* **WORK INSTRUCTIONS**: Restate word for word the lines of the material below, from the line with "(polyline (pts (xy -3.302 -2.032)" to the line with "(polyline (pts (xy -3.302 -0.508)", both lines included, and no others.

* **DATA EXTRACTS**:
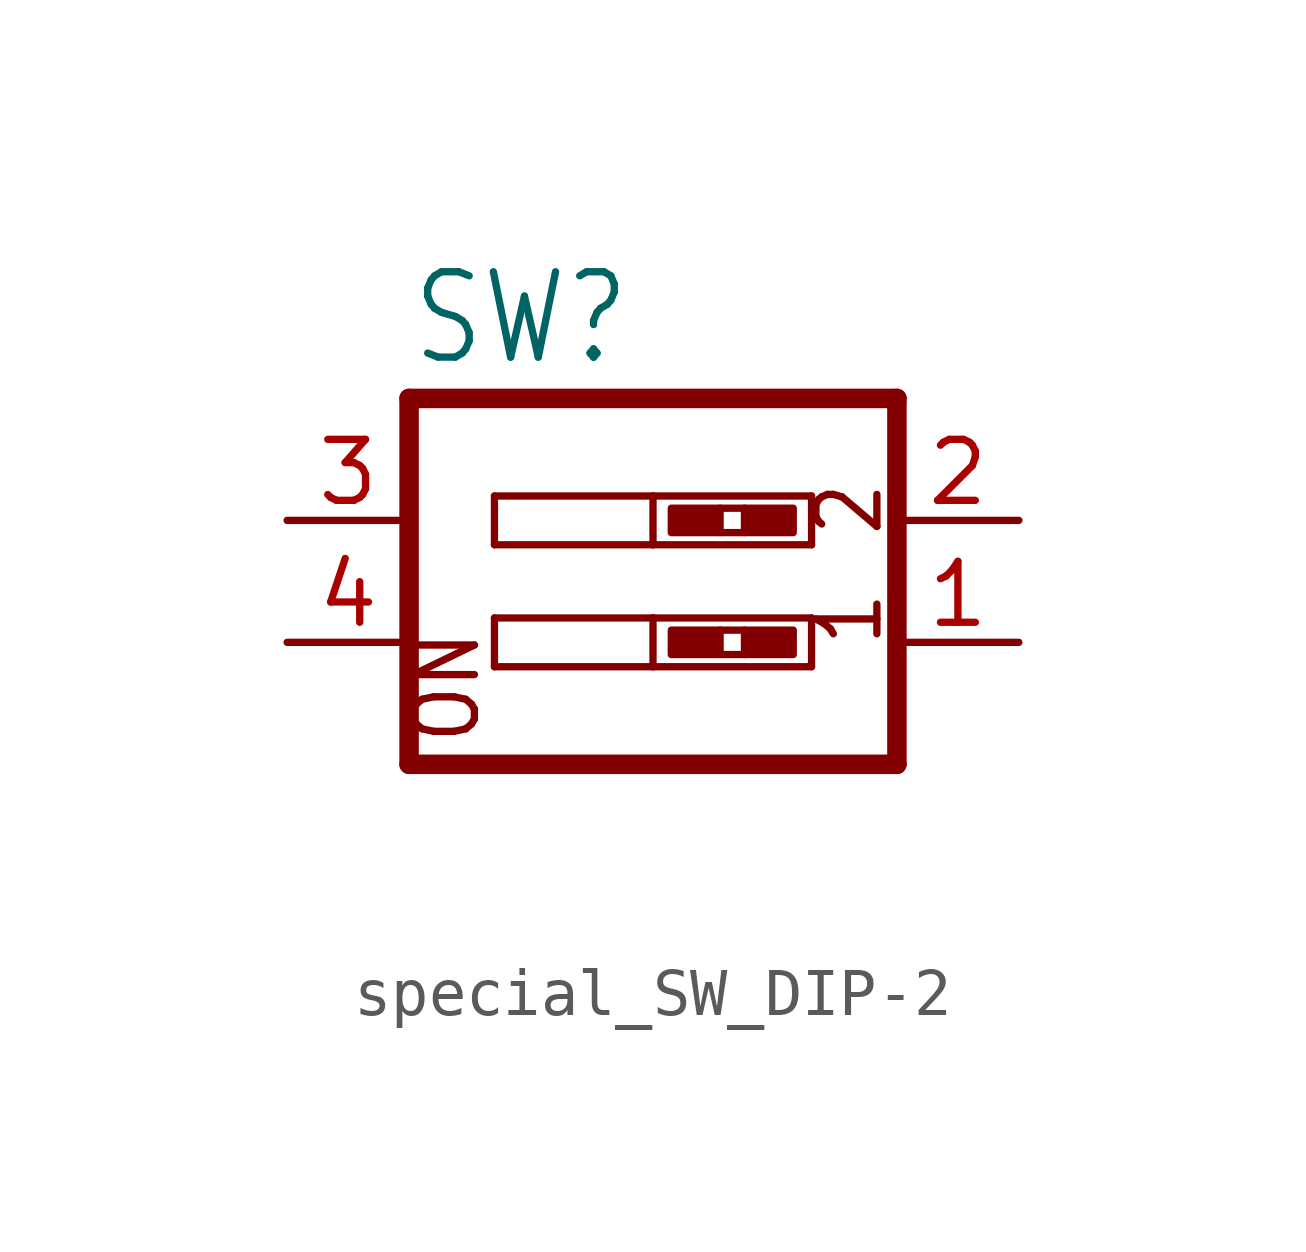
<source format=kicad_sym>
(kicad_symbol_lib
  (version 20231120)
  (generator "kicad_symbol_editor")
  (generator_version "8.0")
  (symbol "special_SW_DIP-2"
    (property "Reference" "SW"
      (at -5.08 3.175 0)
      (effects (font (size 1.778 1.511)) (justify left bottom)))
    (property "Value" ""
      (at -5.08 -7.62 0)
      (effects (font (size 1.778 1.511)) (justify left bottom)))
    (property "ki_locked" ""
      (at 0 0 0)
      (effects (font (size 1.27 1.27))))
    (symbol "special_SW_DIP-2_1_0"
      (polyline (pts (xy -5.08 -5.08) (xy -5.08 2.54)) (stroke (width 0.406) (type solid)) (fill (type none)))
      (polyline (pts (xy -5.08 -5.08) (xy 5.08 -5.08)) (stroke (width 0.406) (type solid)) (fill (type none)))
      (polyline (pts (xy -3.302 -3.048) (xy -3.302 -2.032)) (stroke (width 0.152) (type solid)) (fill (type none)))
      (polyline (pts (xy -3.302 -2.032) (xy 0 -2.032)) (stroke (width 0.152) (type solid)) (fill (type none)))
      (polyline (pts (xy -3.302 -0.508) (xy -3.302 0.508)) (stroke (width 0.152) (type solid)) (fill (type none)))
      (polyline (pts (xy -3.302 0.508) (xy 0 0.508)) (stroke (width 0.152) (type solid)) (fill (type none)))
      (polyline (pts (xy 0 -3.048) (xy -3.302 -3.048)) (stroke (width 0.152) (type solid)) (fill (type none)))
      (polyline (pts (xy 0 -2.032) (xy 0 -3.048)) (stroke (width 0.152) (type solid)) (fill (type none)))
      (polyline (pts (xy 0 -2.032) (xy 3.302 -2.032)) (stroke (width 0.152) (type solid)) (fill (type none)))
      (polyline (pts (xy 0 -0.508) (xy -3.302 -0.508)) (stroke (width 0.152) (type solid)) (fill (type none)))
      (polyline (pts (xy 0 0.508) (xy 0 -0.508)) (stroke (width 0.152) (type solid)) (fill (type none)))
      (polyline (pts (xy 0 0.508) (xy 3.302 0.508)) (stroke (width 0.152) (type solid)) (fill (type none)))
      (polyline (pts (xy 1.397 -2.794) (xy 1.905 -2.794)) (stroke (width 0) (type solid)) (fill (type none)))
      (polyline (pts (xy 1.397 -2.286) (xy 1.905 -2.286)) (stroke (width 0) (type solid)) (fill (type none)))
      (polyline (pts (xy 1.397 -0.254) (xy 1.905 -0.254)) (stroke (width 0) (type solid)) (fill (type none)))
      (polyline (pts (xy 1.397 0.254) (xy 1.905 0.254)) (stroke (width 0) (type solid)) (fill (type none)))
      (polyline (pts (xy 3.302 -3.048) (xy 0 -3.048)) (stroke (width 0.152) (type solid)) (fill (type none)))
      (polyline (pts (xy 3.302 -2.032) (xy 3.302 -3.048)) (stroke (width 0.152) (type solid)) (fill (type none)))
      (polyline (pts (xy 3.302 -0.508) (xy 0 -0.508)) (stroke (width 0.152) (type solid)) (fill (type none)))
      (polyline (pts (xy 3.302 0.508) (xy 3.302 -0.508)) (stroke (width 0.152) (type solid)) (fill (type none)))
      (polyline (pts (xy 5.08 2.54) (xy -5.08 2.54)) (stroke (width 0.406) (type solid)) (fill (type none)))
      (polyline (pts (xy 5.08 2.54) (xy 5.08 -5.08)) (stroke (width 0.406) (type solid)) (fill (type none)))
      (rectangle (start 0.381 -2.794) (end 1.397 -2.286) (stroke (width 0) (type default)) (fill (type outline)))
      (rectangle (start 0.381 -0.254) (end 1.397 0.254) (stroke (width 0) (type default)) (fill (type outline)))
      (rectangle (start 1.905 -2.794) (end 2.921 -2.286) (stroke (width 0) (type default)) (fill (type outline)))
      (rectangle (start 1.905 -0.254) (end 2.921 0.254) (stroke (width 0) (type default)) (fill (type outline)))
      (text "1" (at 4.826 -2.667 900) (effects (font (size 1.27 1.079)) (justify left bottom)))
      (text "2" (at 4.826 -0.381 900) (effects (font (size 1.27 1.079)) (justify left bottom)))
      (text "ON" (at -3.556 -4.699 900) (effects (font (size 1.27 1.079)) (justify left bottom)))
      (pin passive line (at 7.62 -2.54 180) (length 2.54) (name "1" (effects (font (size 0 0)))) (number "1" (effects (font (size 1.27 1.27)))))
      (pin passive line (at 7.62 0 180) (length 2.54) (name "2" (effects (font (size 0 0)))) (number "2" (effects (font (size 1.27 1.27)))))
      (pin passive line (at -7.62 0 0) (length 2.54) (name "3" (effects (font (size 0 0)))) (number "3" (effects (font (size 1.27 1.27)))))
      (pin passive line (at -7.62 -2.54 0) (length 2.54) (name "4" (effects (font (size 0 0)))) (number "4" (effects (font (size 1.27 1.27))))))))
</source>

* * *

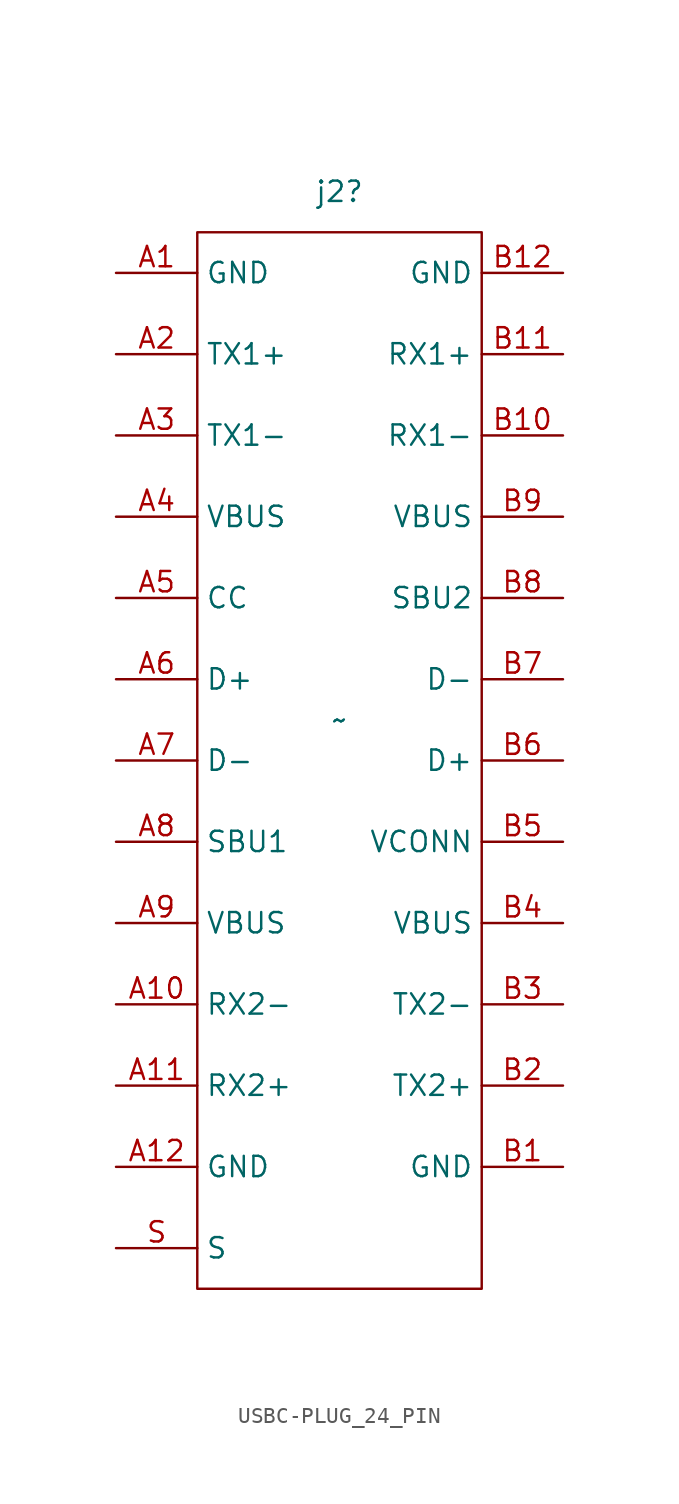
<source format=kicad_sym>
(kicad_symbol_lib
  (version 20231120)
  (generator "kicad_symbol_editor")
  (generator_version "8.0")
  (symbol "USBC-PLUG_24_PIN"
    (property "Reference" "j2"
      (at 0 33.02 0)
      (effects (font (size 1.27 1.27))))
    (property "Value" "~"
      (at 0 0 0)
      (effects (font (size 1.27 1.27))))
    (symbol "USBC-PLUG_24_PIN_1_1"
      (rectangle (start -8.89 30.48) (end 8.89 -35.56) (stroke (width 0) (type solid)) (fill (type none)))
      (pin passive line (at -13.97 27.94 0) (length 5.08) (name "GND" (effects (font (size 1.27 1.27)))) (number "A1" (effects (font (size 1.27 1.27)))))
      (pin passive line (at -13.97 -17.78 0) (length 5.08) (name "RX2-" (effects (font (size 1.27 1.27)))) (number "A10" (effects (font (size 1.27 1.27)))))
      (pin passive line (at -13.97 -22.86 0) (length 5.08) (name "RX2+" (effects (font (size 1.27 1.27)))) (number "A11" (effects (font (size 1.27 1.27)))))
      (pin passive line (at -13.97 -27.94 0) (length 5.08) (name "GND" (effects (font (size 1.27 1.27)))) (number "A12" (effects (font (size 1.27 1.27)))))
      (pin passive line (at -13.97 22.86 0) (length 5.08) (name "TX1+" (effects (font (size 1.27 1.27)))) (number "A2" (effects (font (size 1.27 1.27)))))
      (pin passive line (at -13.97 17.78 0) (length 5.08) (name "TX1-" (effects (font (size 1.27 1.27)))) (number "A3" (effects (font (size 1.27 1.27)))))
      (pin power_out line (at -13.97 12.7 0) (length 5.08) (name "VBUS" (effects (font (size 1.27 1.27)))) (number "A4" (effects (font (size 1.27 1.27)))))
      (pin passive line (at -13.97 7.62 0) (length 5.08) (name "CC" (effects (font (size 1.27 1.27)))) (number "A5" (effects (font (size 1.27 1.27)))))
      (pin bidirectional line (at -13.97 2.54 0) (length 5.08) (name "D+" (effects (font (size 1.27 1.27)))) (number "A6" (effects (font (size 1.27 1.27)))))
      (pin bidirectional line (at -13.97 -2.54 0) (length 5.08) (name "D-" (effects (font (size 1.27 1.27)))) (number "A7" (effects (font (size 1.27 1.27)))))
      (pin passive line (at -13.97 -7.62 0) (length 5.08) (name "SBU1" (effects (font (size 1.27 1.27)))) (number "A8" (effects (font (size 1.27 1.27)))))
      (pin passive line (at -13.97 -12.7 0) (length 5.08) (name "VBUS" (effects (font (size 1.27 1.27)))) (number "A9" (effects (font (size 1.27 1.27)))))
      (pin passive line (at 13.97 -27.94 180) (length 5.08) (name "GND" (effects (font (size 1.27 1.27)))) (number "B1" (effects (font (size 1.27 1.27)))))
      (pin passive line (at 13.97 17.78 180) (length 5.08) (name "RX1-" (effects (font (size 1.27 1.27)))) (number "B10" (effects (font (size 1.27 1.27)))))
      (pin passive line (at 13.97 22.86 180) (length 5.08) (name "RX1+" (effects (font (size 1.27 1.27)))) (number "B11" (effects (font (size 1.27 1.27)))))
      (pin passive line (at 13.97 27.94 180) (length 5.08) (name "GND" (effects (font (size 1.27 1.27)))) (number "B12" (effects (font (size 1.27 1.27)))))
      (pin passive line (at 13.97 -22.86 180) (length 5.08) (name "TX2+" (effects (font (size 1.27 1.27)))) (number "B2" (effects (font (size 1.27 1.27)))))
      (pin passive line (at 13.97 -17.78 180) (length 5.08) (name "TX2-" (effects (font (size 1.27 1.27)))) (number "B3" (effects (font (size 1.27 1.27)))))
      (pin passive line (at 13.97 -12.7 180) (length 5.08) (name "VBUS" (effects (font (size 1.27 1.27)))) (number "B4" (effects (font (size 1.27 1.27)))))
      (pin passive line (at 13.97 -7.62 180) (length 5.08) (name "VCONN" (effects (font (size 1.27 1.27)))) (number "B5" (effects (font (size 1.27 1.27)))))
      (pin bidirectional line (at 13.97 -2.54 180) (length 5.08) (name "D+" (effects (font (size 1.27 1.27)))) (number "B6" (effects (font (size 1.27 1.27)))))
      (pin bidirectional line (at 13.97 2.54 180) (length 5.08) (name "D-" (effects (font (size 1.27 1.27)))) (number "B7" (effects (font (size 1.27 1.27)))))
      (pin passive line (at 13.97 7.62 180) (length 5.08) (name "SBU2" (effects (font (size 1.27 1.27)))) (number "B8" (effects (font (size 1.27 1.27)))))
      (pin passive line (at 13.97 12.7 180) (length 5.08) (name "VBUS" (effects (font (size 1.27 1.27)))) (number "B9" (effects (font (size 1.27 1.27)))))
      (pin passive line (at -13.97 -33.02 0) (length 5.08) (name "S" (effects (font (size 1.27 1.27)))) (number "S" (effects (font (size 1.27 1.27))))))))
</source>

* **EXPECTED OUTPUT**:
      (polyline (pts (xy -3.302 -2.032) (xy 0 -2.032)) (stroke (width 0.152) (type solid)) (fill (type none)))
      (polyline (pts (xy -3.302 -0.508) (xy -3.302 0.508)) (stroke (width 0.152) (type solid)) (fill (type none)))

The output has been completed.